◆ What to work on:
Pick out all lines in the listing holding the string "right" and copy them.

◆ Provided material:
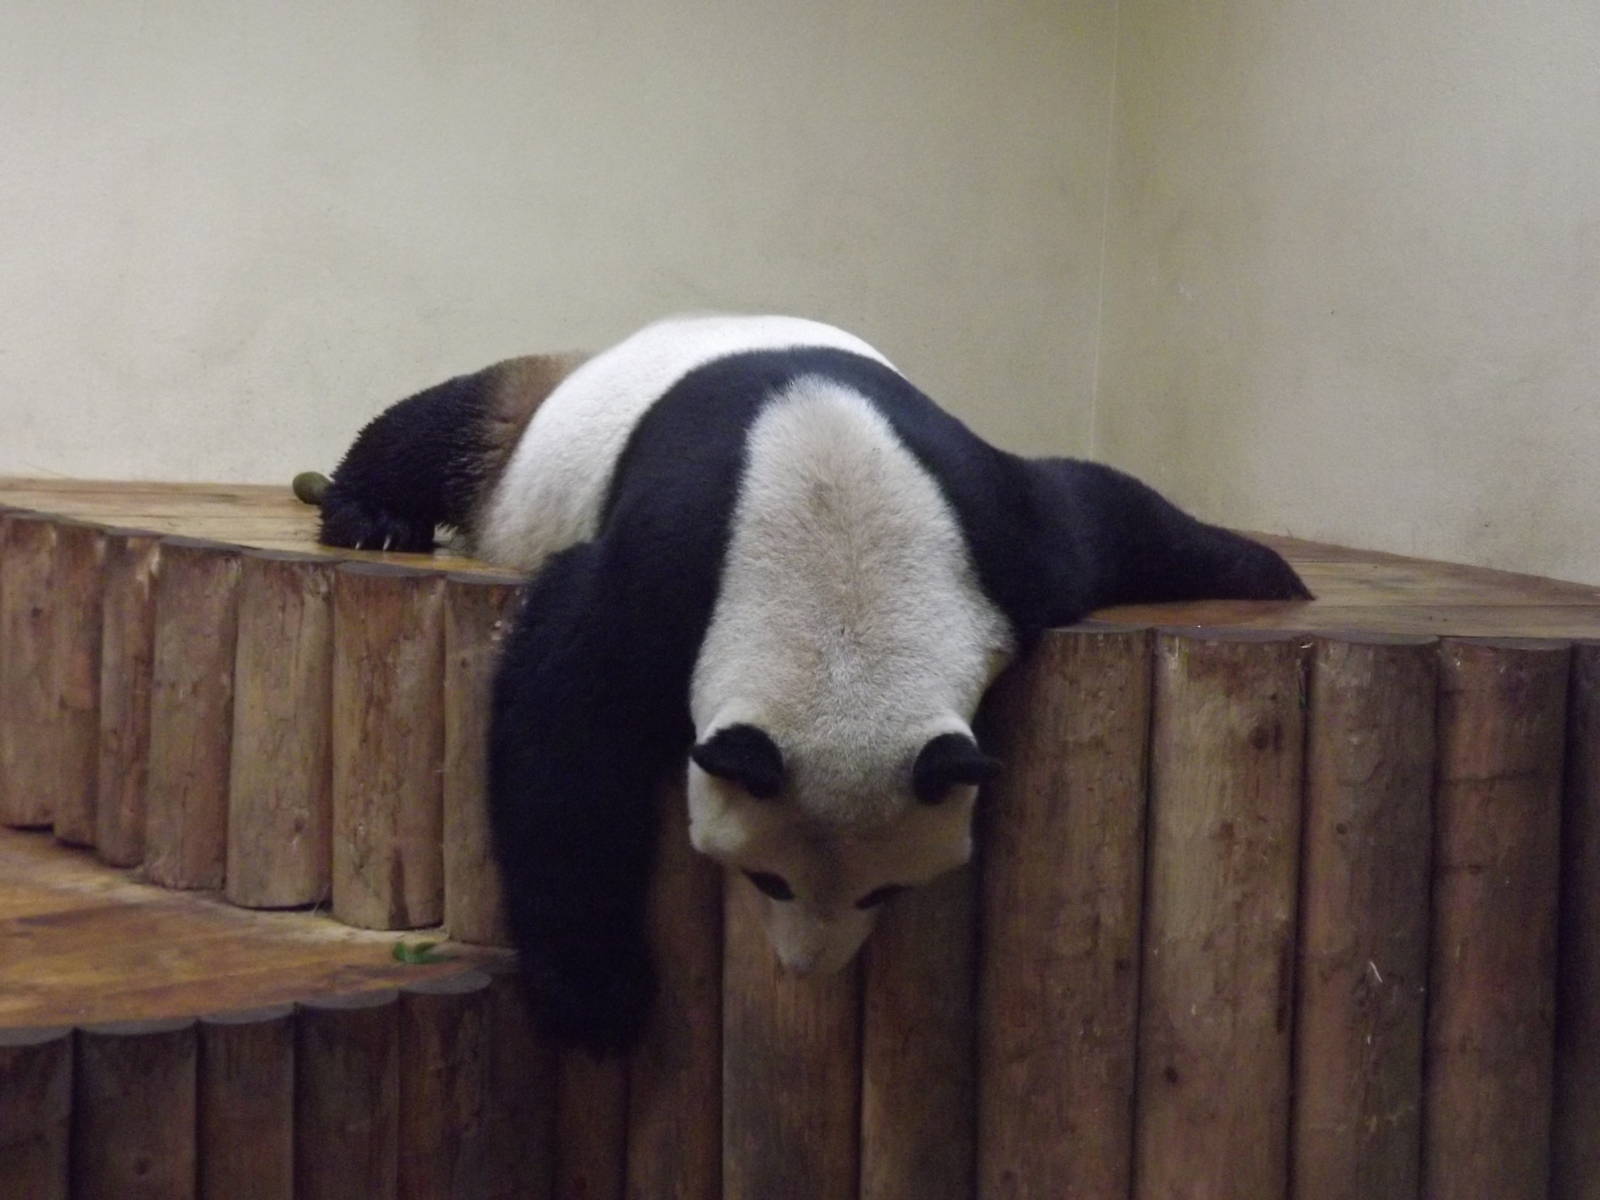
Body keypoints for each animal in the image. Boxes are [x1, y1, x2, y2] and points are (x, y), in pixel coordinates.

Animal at [316, 313, 1310, 1053]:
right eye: (765, 879)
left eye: (886, 892)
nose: (807, 970)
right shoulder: (668, 575)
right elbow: (564, 734)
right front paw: (598, 1002)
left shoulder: (997, 540)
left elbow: (1101, 510)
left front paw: (1275, 575)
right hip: (535, 421)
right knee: (446, 425)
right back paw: (369, 515)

◆ Answer box:
right eye: (765, 879)
right shoulder: (668, 575)
right elbow: (564, 734)
right front paw: (598, 1002)
right hip: (535, 421)
right knee: (446, 425)
right back paw: (369, 515)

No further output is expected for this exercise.